'Fancy to yourself an animal created by God and designed to sing continually. It will always sing, that is most certain; but if God designs him a certain tablature, he must necessarily either put it before his eyes or imprint it upon his memory or dispose his muscles in such a manner that according to the laws of mechanism one certain note will always come after another, agreeably to the order of the tablature. Without this one cannot apprehend

that the animal can always follow the whole set of the notes appointed him by God. Let us apply this to man's soul. M. Leibniz will have it that it has received not only the power of producing thoughts continually, but also the faculty of following always a certain set of thoughts, which answers the continual changes that happen in the machine of the body. This set of thoughts is like the tablature prescribed to the singing animal above mentioned. Can the soul change its perceptions or modifications at every moment according to such a set of thoughts, without knowing the series of the notes, and actually thinking upon them? But experience teaches us that it knows nothing of it. Were it not at least necessary that in default of such a knowledge, there should be in the soul a set of particular instruments, each of which would be a necessary cause of such and such a thought? Must they not be so placed and disposed as to operate precisely one after another, according to the correspondence pre-established between the changes of the body and the thoughts of the soul? but it is most certain that an immaterial simple and indivisible substance cannot be made up of such an innumerable multitude of particular instruments placed one before another, according to the order of the tablature in question. It is not therefore possible that a human soul should execute that law.

'M. Leibniz supposes that the soul does not distinctly know its future perceptions, but that it perceives them confusedly, and that there are in each substance traces of whatever hath happened, or shall happen to it: but that an infinite multitude of perceptions hinders us from distinguishing them. The present state of each substance is a natural consequence of its preceding state. The soul, though never so simple, has always a sentiment composed of several perceptions at one time: which answers our end as well as though it were composed of pieces, like a machine. For each foregoing perception has an influence on those that follow agreeably to a law of order, which is in perceptions as well as in motions...The perceptions that are together in one and the same soul at the same time, including an infinite multitude of little and indistinguishable sentiments that are to be unfolded, we need not wonder at the infinite variety of what is to result from it in time. This is only a consequence of the representative nature of the soul, which is, to express what happens and what will happen in its body, by the connexion and correspondence of all the parts of the world. I have but little to say in answer to this: I shall only observe that this supposition when sufficiently cleared is the right way of solving all

the difficulties. M. Leibniz, through the penetration of his great genius, has very well conceived the extent and strength of this objection, and what remedy ought to be applied to the main inconveniency. I do not doubt but that he will smooth the rough parts of his system, and teach us some excellent things about the nature of spirits. Nobody can travel more usefully or more safely than he in the intellectual world. I hope that his curious explanations will remove all the impossibilities which I have hitherto found in his system, and that he will solidly remove my difficulties, as well as those of Father Lami. And these hopes made me say before, without designing to pass a compliment upon that learned man, that his system ought to be looked upon as an important conquest.

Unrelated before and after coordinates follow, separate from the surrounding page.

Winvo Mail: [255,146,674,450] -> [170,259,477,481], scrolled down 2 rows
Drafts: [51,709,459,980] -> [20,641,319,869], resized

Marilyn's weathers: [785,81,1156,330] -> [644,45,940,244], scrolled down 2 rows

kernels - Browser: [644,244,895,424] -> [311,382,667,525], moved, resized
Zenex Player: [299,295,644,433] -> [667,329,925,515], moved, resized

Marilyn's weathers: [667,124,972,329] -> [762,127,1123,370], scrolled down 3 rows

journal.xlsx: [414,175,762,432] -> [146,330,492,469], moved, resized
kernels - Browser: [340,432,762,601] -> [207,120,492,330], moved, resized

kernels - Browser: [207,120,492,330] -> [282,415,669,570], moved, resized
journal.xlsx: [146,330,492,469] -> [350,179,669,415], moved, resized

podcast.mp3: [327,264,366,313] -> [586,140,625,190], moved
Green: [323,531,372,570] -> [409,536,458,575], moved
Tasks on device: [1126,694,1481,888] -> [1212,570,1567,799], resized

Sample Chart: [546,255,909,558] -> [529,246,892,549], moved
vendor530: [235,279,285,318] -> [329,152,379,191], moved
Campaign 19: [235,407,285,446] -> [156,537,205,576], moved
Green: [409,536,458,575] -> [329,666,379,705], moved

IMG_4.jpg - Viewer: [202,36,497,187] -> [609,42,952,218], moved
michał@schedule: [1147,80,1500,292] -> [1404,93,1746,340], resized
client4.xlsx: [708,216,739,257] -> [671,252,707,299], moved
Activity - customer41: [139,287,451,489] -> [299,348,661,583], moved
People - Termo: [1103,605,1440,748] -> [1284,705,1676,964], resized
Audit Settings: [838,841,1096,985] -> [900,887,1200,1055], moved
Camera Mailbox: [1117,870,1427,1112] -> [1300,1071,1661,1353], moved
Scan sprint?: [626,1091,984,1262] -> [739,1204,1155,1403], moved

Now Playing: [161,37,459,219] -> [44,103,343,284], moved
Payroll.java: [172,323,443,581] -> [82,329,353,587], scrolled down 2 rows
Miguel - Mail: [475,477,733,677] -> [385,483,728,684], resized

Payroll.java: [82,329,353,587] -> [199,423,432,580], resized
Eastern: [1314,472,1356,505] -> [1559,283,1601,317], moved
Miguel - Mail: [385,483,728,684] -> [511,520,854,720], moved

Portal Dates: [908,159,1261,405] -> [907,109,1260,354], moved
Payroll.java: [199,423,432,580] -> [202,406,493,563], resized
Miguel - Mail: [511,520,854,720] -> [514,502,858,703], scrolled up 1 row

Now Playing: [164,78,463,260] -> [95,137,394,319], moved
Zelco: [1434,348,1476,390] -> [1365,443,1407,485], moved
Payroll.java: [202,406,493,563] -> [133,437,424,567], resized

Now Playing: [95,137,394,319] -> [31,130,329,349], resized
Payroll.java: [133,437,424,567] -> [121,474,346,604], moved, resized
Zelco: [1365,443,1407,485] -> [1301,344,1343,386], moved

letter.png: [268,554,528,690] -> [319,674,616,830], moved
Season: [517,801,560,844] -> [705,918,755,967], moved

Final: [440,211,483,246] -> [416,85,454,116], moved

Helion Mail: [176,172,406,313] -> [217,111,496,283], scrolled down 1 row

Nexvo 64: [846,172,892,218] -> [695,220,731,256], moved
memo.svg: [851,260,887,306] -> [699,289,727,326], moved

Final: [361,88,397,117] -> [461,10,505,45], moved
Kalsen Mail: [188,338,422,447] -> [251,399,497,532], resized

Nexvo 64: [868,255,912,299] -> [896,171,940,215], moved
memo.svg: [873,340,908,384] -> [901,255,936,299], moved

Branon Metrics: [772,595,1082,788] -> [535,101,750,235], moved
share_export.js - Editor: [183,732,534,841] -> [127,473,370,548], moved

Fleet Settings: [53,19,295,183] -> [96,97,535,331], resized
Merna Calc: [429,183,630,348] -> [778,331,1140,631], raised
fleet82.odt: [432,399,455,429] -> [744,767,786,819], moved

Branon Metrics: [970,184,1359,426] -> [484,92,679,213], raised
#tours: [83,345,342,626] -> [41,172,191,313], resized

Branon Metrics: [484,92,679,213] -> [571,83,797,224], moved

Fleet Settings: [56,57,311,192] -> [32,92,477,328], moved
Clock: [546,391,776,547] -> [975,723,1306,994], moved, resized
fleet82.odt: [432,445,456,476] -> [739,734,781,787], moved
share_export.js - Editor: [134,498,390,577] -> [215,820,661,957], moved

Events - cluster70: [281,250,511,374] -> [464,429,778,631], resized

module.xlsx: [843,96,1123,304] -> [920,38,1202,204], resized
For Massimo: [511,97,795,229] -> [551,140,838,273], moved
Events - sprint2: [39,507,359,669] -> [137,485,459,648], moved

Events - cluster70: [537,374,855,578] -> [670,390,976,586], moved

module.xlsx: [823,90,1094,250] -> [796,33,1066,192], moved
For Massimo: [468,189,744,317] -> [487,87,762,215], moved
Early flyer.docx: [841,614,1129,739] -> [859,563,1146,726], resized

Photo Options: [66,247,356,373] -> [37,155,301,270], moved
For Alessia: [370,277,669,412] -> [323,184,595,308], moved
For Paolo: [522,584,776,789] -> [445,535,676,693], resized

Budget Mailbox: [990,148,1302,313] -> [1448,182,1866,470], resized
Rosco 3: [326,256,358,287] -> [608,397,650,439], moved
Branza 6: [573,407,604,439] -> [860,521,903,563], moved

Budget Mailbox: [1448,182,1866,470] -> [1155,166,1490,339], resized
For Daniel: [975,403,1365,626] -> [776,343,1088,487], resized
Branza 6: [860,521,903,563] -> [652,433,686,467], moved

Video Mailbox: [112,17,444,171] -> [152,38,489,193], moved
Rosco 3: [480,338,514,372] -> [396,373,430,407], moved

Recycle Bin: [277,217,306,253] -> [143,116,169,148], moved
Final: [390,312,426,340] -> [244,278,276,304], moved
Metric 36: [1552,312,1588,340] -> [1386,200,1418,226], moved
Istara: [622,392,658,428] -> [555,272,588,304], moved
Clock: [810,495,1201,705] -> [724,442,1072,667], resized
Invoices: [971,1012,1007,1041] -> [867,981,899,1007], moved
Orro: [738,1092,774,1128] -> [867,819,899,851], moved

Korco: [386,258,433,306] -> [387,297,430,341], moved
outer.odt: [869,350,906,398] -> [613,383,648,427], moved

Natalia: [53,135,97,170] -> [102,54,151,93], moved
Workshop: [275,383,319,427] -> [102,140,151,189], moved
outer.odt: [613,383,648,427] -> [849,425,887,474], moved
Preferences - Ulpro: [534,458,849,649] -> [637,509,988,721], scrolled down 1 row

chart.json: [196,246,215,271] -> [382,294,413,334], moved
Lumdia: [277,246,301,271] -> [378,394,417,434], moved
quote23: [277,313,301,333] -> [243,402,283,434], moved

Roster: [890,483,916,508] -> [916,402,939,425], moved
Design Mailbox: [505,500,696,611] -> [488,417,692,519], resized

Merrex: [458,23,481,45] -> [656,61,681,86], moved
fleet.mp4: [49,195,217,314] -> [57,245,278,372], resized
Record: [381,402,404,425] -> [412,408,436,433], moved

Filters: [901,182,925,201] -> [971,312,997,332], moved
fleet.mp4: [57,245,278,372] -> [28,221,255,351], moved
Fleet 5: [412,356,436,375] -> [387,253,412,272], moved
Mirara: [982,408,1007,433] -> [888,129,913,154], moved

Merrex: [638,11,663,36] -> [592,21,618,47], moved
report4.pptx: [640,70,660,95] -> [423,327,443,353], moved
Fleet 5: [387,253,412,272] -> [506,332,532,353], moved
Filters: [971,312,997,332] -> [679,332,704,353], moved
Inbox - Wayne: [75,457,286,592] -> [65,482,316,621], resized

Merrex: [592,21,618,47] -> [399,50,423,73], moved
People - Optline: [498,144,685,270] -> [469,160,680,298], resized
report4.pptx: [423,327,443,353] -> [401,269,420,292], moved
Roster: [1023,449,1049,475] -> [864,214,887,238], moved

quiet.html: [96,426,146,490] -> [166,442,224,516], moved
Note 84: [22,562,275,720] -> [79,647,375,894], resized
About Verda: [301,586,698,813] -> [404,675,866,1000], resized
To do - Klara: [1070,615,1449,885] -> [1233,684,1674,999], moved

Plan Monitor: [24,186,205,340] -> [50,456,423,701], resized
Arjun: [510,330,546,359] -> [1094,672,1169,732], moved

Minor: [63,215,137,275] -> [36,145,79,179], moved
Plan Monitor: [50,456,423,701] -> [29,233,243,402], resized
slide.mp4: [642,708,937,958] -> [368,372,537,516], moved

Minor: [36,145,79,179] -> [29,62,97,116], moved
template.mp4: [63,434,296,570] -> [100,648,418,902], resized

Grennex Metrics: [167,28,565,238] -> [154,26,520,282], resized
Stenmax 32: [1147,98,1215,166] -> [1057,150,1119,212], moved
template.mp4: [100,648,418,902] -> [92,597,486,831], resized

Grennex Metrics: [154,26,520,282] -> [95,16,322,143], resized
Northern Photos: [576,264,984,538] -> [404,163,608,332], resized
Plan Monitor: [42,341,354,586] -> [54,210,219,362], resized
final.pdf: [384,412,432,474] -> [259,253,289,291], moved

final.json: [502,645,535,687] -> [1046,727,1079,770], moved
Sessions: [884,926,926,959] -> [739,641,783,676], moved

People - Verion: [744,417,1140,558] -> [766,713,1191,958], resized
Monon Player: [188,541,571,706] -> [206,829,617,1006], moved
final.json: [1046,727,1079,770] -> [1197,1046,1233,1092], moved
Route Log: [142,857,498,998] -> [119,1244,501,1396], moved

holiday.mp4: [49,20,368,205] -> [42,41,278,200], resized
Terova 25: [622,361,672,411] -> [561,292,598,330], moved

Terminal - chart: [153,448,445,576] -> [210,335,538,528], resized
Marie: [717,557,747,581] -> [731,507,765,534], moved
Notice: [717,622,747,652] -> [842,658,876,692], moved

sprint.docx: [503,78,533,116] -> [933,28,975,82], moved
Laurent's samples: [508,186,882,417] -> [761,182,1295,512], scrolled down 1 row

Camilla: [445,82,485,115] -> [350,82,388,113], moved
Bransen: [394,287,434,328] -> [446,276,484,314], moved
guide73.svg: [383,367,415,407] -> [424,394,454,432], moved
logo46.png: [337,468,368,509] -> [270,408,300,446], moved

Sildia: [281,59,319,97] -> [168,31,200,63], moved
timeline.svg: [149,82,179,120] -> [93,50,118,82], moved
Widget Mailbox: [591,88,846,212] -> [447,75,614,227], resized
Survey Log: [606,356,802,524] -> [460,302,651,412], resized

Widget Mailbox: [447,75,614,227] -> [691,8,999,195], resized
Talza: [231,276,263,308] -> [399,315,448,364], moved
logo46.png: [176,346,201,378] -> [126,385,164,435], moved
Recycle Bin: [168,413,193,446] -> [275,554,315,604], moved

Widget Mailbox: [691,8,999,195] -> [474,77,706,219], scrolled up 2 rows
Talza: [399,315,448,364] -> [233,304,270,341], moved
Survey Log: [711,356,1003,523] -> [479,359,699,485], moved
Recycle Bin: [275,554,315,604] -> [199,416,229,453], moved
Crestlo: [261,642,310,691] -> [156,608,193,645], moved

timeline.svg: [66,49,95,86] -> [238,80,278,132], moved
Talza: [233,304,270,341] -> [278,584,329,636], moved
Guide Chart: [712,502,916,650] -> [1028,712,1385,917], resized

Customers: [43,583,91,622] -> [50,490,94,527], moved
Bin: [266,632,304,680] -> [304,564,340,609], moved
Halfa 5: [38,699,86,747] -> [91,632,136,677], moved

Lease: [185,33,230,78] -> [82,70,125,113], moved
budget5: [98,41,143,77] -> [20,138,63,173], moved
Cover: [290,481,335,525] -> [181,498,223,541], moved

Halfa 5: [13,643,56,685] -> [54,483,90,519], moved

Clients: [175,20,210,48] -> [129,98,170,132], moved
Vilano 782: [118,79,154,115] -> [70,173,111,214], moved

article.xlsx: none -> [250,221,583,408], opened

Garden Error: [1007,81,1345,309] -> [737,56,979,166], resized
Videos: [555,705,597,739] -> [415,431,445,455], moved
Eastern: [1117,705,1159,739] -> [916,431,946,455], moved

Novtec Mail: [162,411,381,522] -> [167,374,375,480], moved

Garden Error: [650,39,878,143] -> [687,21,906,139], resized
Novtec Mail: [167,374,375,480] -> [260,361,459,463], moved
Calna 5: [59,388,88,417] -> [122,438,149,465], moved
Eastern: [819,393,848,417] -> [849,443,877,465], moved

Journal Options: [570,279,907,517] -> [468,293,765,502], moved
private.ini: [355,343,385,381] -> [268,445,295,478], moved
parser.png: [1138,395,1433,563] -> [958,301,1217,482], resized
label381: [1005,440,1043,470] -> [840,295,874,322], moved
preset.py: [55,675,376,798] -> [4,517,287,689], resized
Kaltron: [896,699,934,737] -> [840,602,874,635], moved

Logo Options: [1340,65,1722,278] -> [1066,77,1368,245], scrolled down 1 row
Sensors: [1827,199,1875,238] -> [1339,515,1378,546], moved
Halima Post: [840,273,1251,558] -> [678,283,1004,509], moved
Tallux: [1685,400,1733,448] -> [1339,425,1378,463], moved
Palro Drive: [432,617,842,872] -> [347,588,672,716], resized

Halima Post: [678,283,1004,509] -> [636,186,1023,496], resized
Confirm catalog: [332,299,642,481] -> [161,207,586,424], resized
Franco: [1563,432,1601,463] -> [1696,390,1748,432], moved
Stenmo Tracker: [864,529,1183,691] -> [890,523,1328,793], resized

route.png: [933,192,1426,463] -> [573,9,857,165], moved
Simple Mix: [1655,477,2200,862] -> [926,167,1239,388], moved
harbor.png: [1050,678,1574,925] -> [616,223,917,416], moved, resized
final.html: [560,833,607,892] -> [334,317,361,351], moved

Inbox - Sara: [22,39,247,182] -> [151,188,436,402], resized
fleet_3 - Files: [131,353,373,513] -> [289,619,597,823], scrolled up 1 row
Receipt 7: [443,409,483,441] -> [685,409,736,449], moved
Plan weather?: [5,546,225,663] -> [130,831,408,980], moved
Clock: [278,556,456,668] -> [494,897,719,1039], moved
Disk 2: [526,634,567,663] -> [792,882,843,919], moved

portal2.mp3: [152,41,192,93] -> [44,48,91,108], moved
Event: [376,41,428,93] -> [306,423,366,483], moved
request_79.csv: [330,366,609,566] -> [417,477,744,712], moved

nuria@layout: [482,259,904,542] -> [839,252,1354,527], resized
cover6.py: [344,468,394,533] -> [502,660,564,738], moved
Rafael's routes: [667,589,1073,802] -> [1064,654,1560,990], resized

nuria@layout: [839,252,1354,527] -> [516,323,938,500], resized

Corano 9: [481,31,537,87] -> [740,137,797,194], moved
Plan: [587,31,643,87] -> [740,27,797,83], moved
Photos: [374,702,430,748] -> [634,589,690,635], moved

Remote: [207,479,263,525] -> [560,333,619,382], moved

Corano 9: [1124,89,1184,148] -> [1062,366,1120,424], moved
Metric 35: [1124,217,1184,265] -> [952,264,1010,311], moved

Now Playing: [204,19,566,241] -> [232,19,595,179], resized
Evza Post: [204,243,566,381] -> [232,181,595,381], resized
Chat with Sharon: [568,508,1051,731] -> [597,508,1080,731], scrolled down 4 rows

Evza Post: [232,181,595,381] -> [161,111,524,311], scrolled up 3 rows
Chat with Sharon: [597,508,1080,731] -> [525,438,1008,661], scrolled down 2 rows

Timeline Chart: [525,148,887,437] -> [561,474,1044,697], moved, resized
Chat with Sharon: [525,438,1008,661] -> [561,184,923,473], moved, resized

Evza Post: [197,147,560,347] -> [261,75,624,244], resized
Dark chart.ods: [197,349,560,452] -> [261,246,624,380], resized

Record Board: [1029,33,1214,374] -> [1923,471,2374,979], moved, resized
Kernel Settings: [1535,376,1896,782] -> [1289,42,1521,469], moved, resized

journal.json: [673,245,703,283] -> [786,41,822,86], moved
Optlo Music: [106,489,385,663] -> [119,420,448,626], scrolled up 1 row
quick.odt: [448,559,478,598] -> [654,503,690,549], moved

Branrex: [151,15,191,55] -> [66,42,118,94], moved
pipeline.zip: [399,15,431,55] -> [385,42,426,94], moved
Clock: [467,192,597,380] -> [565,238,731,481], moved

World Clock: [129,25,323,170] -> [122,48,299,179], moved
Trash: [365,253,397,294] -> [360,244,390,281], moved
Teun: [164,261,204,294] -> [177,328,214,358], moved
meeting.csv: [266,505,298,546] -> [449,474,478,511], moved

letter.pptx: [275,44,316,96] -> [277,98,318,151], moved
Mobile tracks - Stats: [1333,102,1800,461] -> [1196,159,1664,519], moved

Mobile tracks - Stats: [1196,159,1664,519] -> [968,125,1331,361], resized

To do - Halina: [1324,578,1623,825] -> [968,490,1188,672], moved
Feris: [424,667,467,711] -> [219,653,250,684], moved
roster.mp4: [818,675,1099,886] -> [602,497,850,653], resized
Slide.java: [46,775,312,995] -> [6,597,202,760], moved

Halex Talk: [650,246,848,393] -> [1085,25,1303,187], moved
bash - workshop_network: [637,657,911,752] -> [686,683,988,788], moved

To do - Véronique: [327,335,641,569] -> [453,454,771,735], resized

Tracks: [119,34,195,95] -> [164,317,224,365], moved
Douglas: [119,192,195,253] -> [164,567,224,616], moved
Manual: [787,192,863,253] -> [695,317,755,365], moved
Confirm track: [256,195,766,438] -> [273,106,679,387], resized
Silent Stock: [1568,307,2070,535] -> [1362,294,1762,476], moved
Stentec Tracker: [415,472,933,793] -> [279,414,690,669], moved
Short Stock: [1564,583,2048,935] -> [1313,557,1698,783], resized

'He will not be much embarrassed by this, viz. that whereas according to the supposition of the Cartesians there is but one general law for the union of spirits and bodies, he will have it that God gives a particular law to each spirit; from whence it seems to result that the primitive constitution of each spirit is specifically different from all others. Do not the Thomists say, that there are as many species as individuals in angelic nature?'

Leibniz acknowledged Bayle's note in a further reply, which is written as though for publication. It was communicated to Bayle, but it was not in fact published. It is dated 1702. It may be found in the standard collections of Leibniz's philosophical works. It reads almost like a sketch for the Theodicy.

The principal point developed by Leibniz is the richness of content which, according to him, is to be found in each 'simple substance'. Its simplicity is more like the infinitely rich simplicity of the divine Being, than like the simplicity of the atom of Epicurus, with which Bayle had chosen to compare it. It contains a condensation in confused idea of the whole universe: and its essence is from the first defined by the part it is to play in the total harmony.

As to the musical score ('tablature of notes') which the individual soul plays from, in order to perform its ordained part in the universal harmony, this 'score' is to be found in the confused or implicit ideas at any moment present, from which an omniscient observer could always deduce what is to happen next. To the objection 'But the created soul is not an omniscient observer,

and if it cannot read the score, the score is useless to it', Leibniz replies by affirming that much spontaneous action arises from subjective and yet unperceived reasons, as we are all perfectly aware, once we attend to the relevant facts. All he claims to be doing is to generalize this observation. All events whatsoever arise from the 'interpretation of the score' by monads, but very little of this 'interpretation' is in the least conscious.

Leibniz passes from the remarks about his own doctrine under the article 'Rorarius' to other articles of Bayle's dictionary, and touches the question of the origin of evil, and other matters which receive their fuller treatment in the Theodicy.